Ce label veut garantir un produit réalisé à partir de lait produit, collecté et transformé en France. Son objectif est d'aider les quelque 90.000 exploitations laitières qui font face à un contexte économique très difficile en raison de la grande volatilité des prix.

Avant de s'étendre à d'autres produits comme l'emmental, la démarche concernera, dès le 21 septembre, le lait de consommation 1er prix puis, dans un deuxième temps, le lait sous marque de distributeurs (MDD).

Le lait 1er prix qui représente plus d'un milliard de litres, soit près du tiers de la consommation de lait en France est le plus touché par les importations, issu essentiellement d'Allemagne où le prix est environ 15% inférieur à celui pratiqué en France.

Orlait rejoint l'opération

La société Orlait, principale société de commercialisation du lait en France, est la première à rejoindre l'opération de la FNPL. Elle a décidé de créer « une marque militante qui va s'appeler ‘j'aime le lait d'ici' », annonce son PDG Roger Beguinot. Les briques de lait porteront le logo « Éleveurs laitiers de France ».

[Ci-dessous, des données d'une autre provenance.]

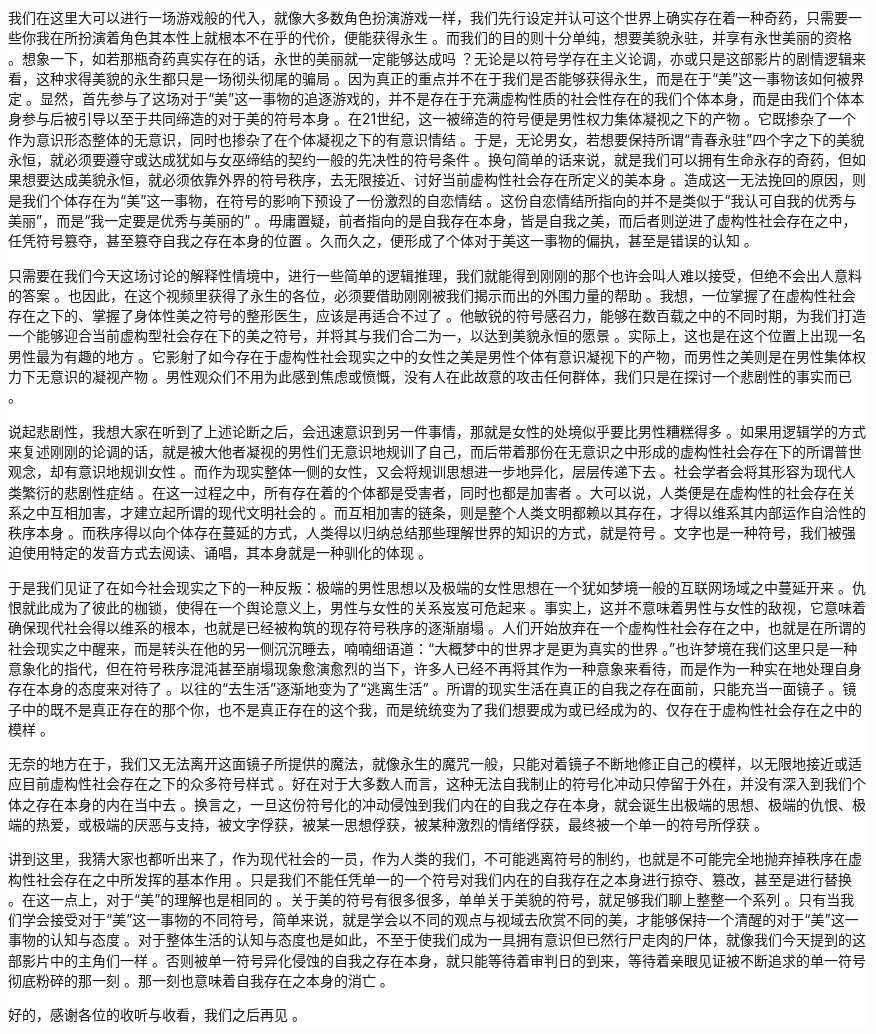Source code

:我们在这里大可以进行一场游戏般的代入，就像大多数角色扮演游戏一样，我们先行设定并认可这个世界上确实存在着一种奇药，只需要一些你我在所扮演着角色其本性上就根本不在乎的代价，便能获得永生 。而我们的目的则十分单纯，想要美貌永驻，并享有永世美丽的资格 。想象一下，如若那瓶奇药真实存在的话，永世的美丽就一定能够达成吗 ？无论是以符号学存在主义论调，亦或只是这部影片的剧情逻辑来看，这种求得美貌的永生都只是一场彻头彻尾的骗局 。因为真正的重点并不在于我们是否能够获得永生，而是在于“美”这一事物该如何被界定 。显然，首先参与了这场对于“美”这一事物的追逐游戏的，并不是存在于充满虚构性质的社会性存在的我们个体本身，而是由我们个体本身参与后被引导以至于共同缔造的对于美的符号本身 。在21世纪，这一被缔造的符号便是男性权力集体凝视之下的产物 。它既掺杂了一个作为意识形态整体的无意识，同时也掺杂了在个体凝视之下的有意识情结 。于是，无论男女，若想要保持所谓“青春永驻”四个字之下的美貌永恒，就必须要遵守或达成犹如与女巫缔结的契约一般的先决性的符号条件 。换句简单的话来说，就是我们可以拥有生命永存的奇药，但如果想要达成美貌永恒，就必须依靠外界的符号秩序，去无限接近、讨好当前虚构性社会存在所定义的美本身 。造成这一无法挽回的原因，则是我们个体存在为“美”这一事物，在符号的影响下预设了一份激烈的自恋情结 。这份自恋情结所指向的并不是类似于“我认可自我的优秀与美丽”，而是“我一定要是优秀与美丽的” 。毋庸置疑，前者指向的是自我存在本身，皆是自我之美，而后者则逆进了虚构性社会存在之中，任凭符号篡夺，甚至篡夺自我之存在本身的位置 。久而久之，便形成了个体对于美这一事物的偏执，甚至是错误的认知 。

只需要在我们今天这场讨论的解释性情境中，进行一些简单的逻辑推理，我们就能得到刚刚的那个也许会叫人难以接受，但绝不会出人意料的答案 。也因此，在这个视频里获得了永生的各位，必须要借助刚刚被我们揭示而出的外围力量的帮助 。我想，一位掌握了在虚构性社会存在之下的、掌握了身体性美之符号的整形医生，应该是再适合不过了 。他敏锐的符号感召力，能够在数百载之中的不同时期，为我们打造一个能够迎合当前虚构型社会存在下的美之符号，并将其与我们合二为一，以达到美貌永恒的愿景 。实际上，这也是在这个位置上出现一名男性最为有趣的地方 。它影射了如今存在于虚构性社会现实之中的女性之美是男性个体有意识凝视下的产物，而男性之美则是在男性集体权力下无意识的凝视产物 。男性观众们不用为此感到焦虑或愤慨，没有人在此故意的攻击任何群体，我们只是在探讨一个悲剧性的事实而已 。

说起悲剧性，我想大家在听到了上述论断之后，会迅速意识到另一件事情，那就是女性的处境似乎要比男性糟糕得多 。如果用逻辑学的方式来复述刚刚的论调的话，就是被大他者凝视的男性们无意识地规训了自己，而后带着那份在无意识之中形成的虚构性社会存在下的所谓普世观念，却有意识地规训女性 。而作为现实整体一侧的女性，又会将规训思想进一步地异化，层层传递下去 。社会学者会将其形容为现代人类繁衍的悲剧性症结 。在这一过程之中，所有存在着的个体都是受害者，同时也都是加害者 。大可以说，人类便是在虚构性的社会存在关系之中互相加害，才建立起所谓的现代文明社会的 。而互相加害的链条，则是整个人类文明都赖以其存在，才得以维系其内部运作自洽性的秩序本身 。而秩序得以向个体存在蔓延的方式，人类得以归纳总结那些理解世界的知识的方式，就是符号 。文字也是一种符号，我们被强迫使用特定的发音方式去阅读、诵唱，其本身就是一种驯化的体现 。

于是我们见证了在如今社会现实之下的一种反叛：极端的男性思想以及极端的女性思想在一个犹如梦境一般的互联网场域之中蔓延开来 。仇恨就此成为了彼此的枷锁，使得在一个舆论意义上，男性与女性的关系岌岌可危起来 。事实上，这并不意味着男性与女性的敌视，它意味着确保现代社会得以维系的根本，也就是已经被构筑的现存符号秩序的逐渐崩塌 。人们开始放弃在一个虚构性社会存在之中，也就是在所谓的社会现实之中醒来，而是转头在他的另一侧沉沉睡去，喃喃细语道：“大概梦中的世界才是更为真实的世界 。”也许梦境在我们这里只是一种意象化的指代，但在符号秩序混沌甚至崩塌现象愈演愈烈的当下，许多人已经不再将其作为一种意象来看待，而是作为一种实在地处理自身存在本身的态度来对待了 。以往的“去生活”逐渐地变为了“逃离生活” 。所谓的现实生活在真正的自我之存在面前，只能充当一面镜子 。镜子中的既不是真正存在的那个你，也不是真正存在的这个我，而是统统变为了我们想要成为或已经成为的、仅存在于虚构性社会存在之中的模样 。

无奈的地方在于，我们又无法离开这面镜子所提供的魔法，就像永生的魔咒一般，只能对着镜子不断地修正自己的模样，以无限地接近或适应目前虚构性社会存在之下的众多符号样式 。好在对于大多数人而言，这种无法自我制止的符号化冲动只停留于外在，并没有深入到我们个体之存在本身的内在当中去 。换言之，一旦这份符号化的冲动侵蚀到我们内在的自我之存在本身，就会诞生出极端的思想、极端的仇恨、极端的热爱，或极端的厌恶与支持，被文字俘获，被某一思想俘获，被某种激烈的情绪俘获，最终被一个单一的符号所俘获 。

讲到这里，我猜大家也都听出来了，作为现代社会的一员，作为人类的我们，不可能逃离符号的制约，也就是不可能完全地抛弃掉秩序在虚构性社会存在之中所发挥的基本作用 。只是我们不能任凭单一的一个符号对我们内在的自我存在之本身进行掠夺、篡改，甚至是进行替换 。在这一点上，对于“美”的理解也是相同的 。关于美的符号有很多很多，单单关于美貌的符号，就足够我们聊上整整一个系列 。只有当我们学会接受对于“美”这一事物的不同符号，简单来说，就是学会以不同的观点与视域去欣赏不同的美，才能够保持一个清醒的对于“美”这一事物的认知与态度 。对于整体生活的认知与态度也是如此，不至于使我们成为一具拥有意识但已然行尸走肉的尸体，就像我们今天提到的这部影片中的主角们一样 。否则被单一符号异化侵蚀的自我之存在本身，就只能等待着审判日的到来，等待着亲眼见证被不断追求的单一符号彻底粉碎的那一刻 。那一刻也意味着自我存在之本身的消亡 。

好的，感谢各位的收听与收看，我们之后再见 。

En 2009, les importations de lait devraient doubler par rapport à l'année précédente pour atteindre 400 millions de litres, estime M. Beguinot. « Si l'on ne fait rien, il y a le risque de voir disparaître ce milliard de litres de lait au bénéfice de lait importé, ce qui pourrait entraîner la fermeture en France de sept à huit laiteries ce qui représente quelque 2.500 à 3.000 emplois ».

« Il y a un petit risque » que les autorités européennes rejettent cette démarche, reconnaît M. Beguinot. Bruxelles voit en général d'un mauvais oeil la promotion d'un produit sur sa seule spécificité nationale. « Ce que n'aime pas Bruxelles, c'est quand un programme de promotion est obligatoire et qu'il est financé par de l'argent public », fait valoir de son côté Henri Brichart.

Une campagne de publicité de 10 millions d'euros accompagnera la sortie de la marque « j'aime le lait d'ici ».